Globalement, résume Courtis, « il est évident que nous sommes dans une bulle sur les obligations et que tout ou tard, cela va se renverser. À quel rythme, dans quelles conditions et quelles en seront les conséquences ? Personne, et surtout pas les banquiers centraux, ne sait comment se jouera le jeu final ». Les achats de dettes vont donc se poursuivre et on voit bien que la main de Janet Yellen, présidente de la Fed, tremble à l’approche du moment où il faudrait renverser la tendance aux États-Unis en décidant de décoller les taux directeurs américains du niveau zéro où ils rampent depuis le début de la crise financière globale.

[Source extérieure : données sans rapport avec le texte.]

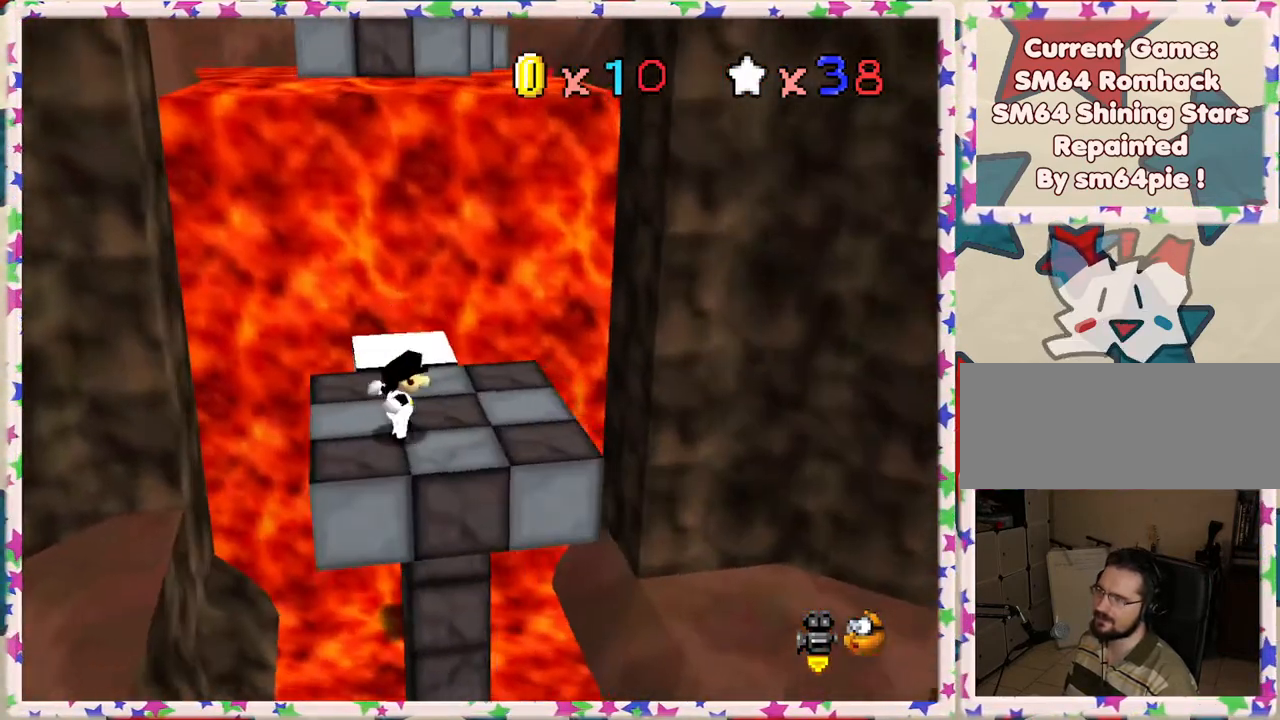
{"buttons": [], "left_stick": "up", "events": [[333, "left_stick", "up"]]}
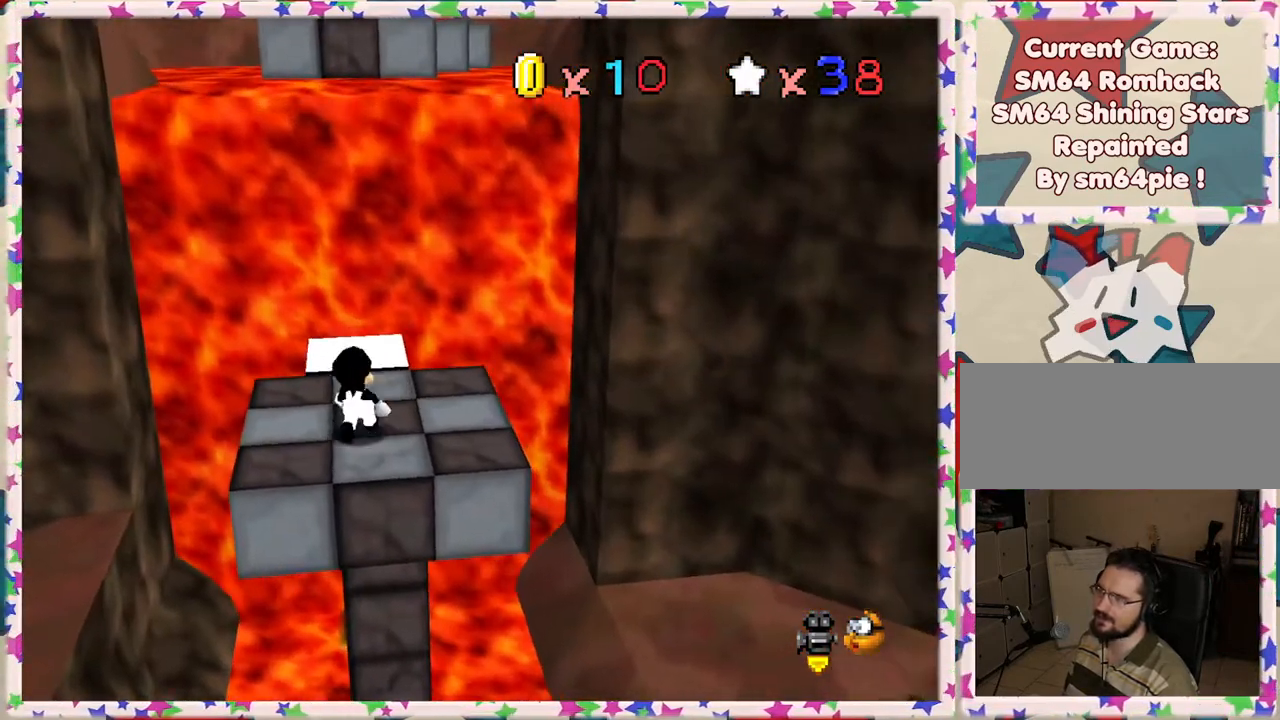
{"buttons": ["A"], "left_stick": "up", "events": [[400, "A", "down"]]}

À ce stade, la petite bombe qui a éclaté sur les marchés obligataires début mai 2015 apparaît donc bien comme un nouveau coup de semonce, qui s'incrit encore dans la tendance d’un tiers de siècle à la baisse du loyer de l’argent depuis la grande rupture des années 1970, la fin du système de Bretton Woods et la domestication musclée de l’inflation aux États-Unis par Paul Volcker. Les deux graphiques ci-dessous décrivent l’évolution de l’emprunt du Trésor américain à 10 ans sur les périodes 1980-1999 et 2000-2015. On voit sur le second comment la ligne verte accentue depuis 2007 la chute graduelle illustrée par la ligne blanche venue des décennies précédentes. Le troisième graphique expose la même courbe pour le Bund allemand, jusqu’à l’approche du niveau zéro. Cette évolution générale du loyer de l’argent a coïncidé, dans un paradoxe qui n’est qu’apparent, avec la création d’une gigantesque économie globale de dettes, secouée à intervalles réguliers par des crises financières.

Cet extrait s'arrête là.